A cursory glance at her figurative paintings from her latest student survey may make us believe those are Vivienne Westwood’s punk fashion creations, but they are paintings of refugees who, in the last moment before fleeing, put on various clothes to protect themselves on their way to safety. The power of her paintings is complemented by the medium, which, in addition to canvas, can also be a randomly discovered piece of plywood or a board made of scrap wood.
The artists‘ ability to hold a dialogue with a new environment, in a new country, is essential, despite the difficult living situation and the initial language barrier, which they have long learned to deal with/ which they have all dealt with and overcome/that is now part of their past/long surpassed by all of them.

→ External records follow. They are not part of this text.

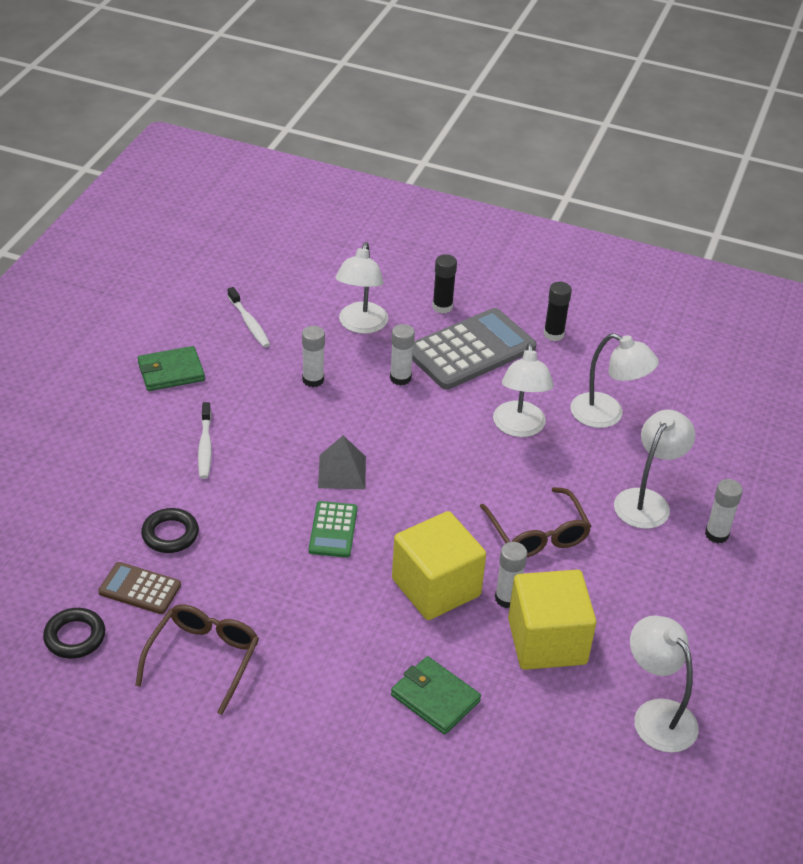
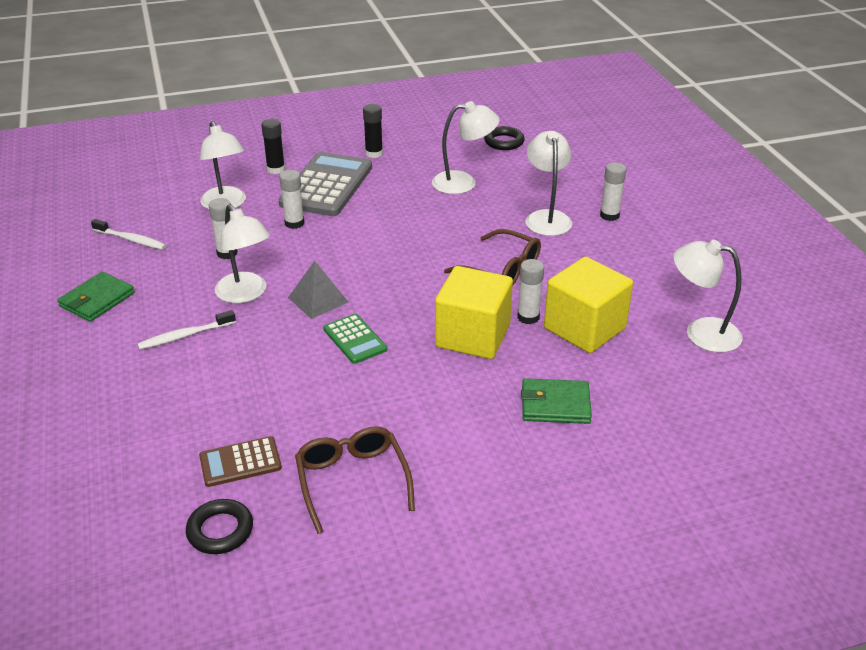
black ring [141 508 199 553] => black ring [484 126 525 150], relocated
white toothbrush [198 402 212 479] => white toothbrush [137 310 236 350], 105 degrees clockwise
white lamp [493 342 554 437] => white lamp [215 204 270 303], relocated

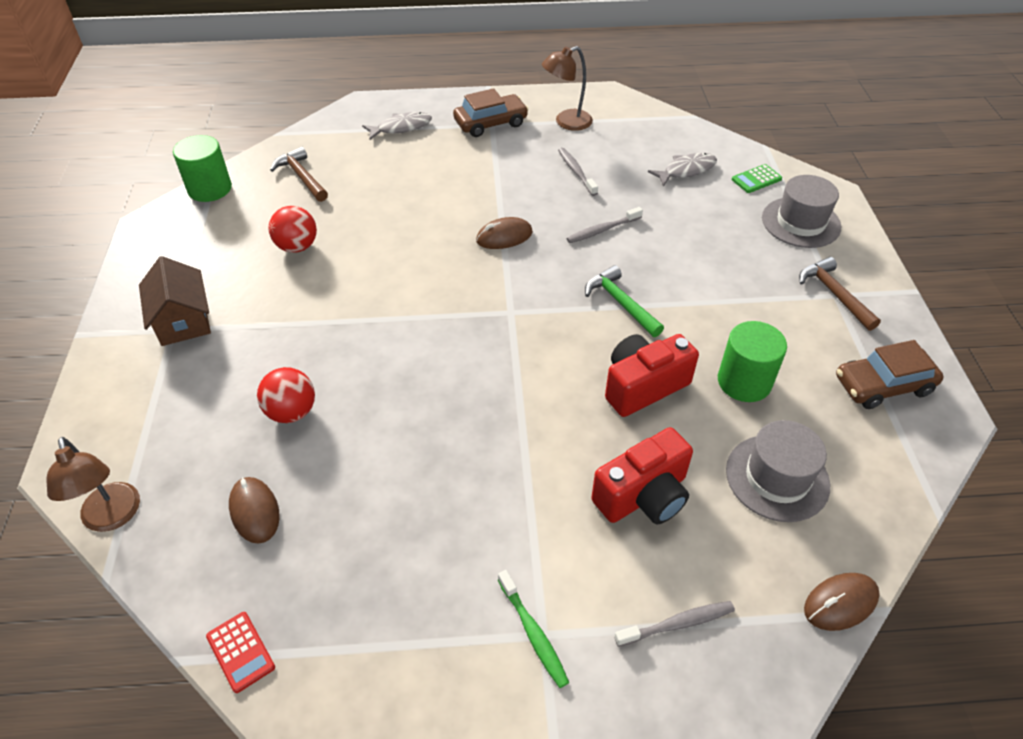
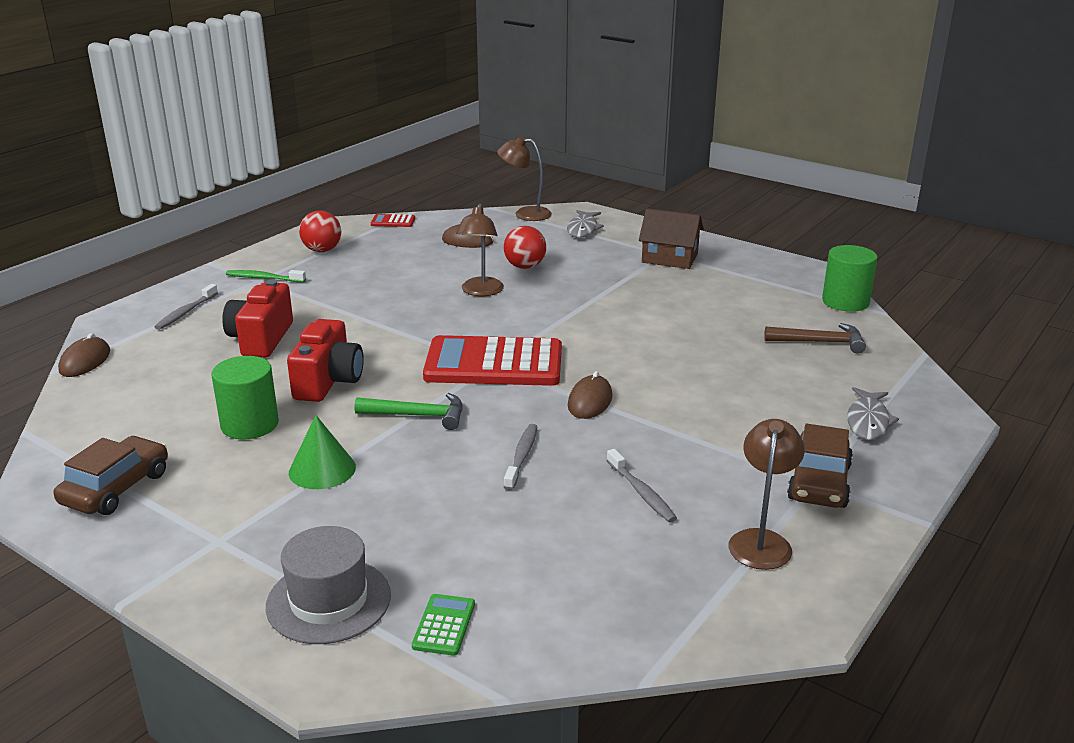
red ball [269 206 317 253] => red ball [299 210 341 252], relocated
grey toothbrush [558 148 598 196] => grey toothbrush [606 449 677 522], 45 degrees clockwise
grey fish [648 153 717 187] => grey fish [567 210 604 238], relocated
grey hat [726 420 830 522] => nothing
brown hammer [799 257 881 331] => nothing
nothing => green cone [289 415 356 489]
nothing => red calculator [423 335 562 386]
nothing => brown lamp [456 203 504 296]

In this respect, art is a privileged genre – it does not have to fit its statement into the language, the cultural context, or the environment of the country, as its language is universal.
I dare say that the Academy of Fine Arts provides all three artists with a suitable, tolerant environment to further develop their creative potential, adding a human approach and empathy, positively affecting other students, offering mutual enrichment.
All three females are artists with a powerful statement prompted by their own empirical experience of the senselessness of the war waged by Russia in Ukraine, which finds its way/appears/enters directly and subliminally into their works.
There is no such thing as gallery holidays a.k.a. a “dead” or summer period in art anymore. Art doesn’t have holidays or summers. Europe is no longer the same after the Russians invaded Ukraine, the abstraction of the threat of war turned into a daily experience we thought didn’t concern us.